- [DIRECTIONS FOR THIS TASK]
In the anesthesia management outline, repeat everything from "System Considerations" down to "thickness, thyromental distsance)" word for word.

DOCUMENT TEXT section start

Preoperative management

Patient evaluation

System Considerations
Airway Many patients have co-morbidities including obesity, careful evaluation of airway for signs of difficult intubation (Mallampati, neck thickness, thyromental distsance)
Neurologic Standard evaluation
Cardiovascular Standard evaluation
Pulmonary Standard evaluation
Gastrointestinal Check for active reflux or nausea/vomiting that would require RSI

Labs and studies

  • CBC
  • BMP
  • ± PTT/INR
  • ± Type and Screen

Operating room setup

Patient preparation and premedication

  • Aspiration precautions if severe GERD
  • Check for ERAS protocol
  • ± Benzodiazepine premedication

Regional and neuraxial techniques

  • N/A if laparoscopic approach

Intraoperative management

Monitoring and access

  • Standard monitors
  • Large bore PIV
  • ± Arterial Line depending on patient comorbidities

Induction and airway management

  • RSI for active reflux or nausea
  • Otherwise standard induction with ETT
  • DLT if thoracic approach

Positioning

  • Supine

Maintenance and surgical considerations

  • Standard maintenance
  • If epidural is in place, can consider combined approach with intra-op epidural infusion

Emergence

  • Routine. Ensure well suctioned of any gastric contents.

DOCUMENT TEXT section end
EXCERPTED DATA section start

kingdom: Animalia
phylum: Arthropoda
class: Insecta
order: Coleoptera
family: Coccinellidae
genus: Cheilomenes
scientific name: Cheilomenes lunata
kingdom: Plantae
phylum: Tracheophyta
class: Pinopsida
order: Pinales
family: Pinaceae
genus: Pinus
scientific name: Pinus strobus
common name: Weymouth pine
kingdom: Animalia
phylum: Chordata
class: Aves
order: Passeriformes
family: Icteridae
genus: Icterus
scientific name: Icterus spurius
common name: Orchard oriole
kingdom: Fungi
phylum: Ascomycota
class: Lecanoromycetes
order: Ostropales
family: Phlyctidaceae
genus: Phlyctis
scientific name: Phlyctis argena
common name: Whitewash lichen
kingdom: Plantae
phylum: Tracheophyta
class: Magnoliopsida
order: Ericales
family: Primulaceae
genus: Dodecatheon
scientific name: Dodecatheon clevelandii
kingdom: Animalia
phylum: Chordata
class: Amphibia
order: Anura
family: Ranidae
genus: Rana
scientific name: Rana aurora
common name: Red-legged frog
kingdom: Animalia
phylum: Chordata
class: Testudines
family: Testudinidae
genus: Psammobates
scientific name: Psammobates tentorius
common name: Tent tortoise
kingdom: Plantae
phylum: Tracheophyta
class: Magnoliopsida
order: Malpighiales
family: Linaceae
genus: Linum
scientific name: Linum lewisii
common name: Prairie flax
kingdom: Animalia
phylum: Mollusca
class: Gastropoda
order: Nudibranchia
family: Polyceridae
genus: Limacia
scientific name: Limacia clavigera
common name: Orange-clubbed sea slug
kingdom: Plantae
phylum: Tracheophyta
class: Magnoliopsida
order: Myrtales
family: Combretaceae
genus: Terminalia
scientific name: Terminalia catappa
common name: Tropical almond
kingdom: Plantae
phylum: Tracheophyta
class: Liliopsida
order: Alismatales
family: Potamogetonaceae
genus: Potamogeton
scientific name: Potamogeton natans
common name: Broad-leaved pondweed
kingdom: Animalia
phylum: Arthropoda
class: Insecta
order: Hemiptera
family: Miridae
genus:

EXCERPTED DATA section end

- [EXERCISE RESULT]
System Considerations
Airway Many patients have co-morbidities including obesity, careful evaluation of airway for signs of difficult intubation (Mallampati, neck thickness, thyromental distsance)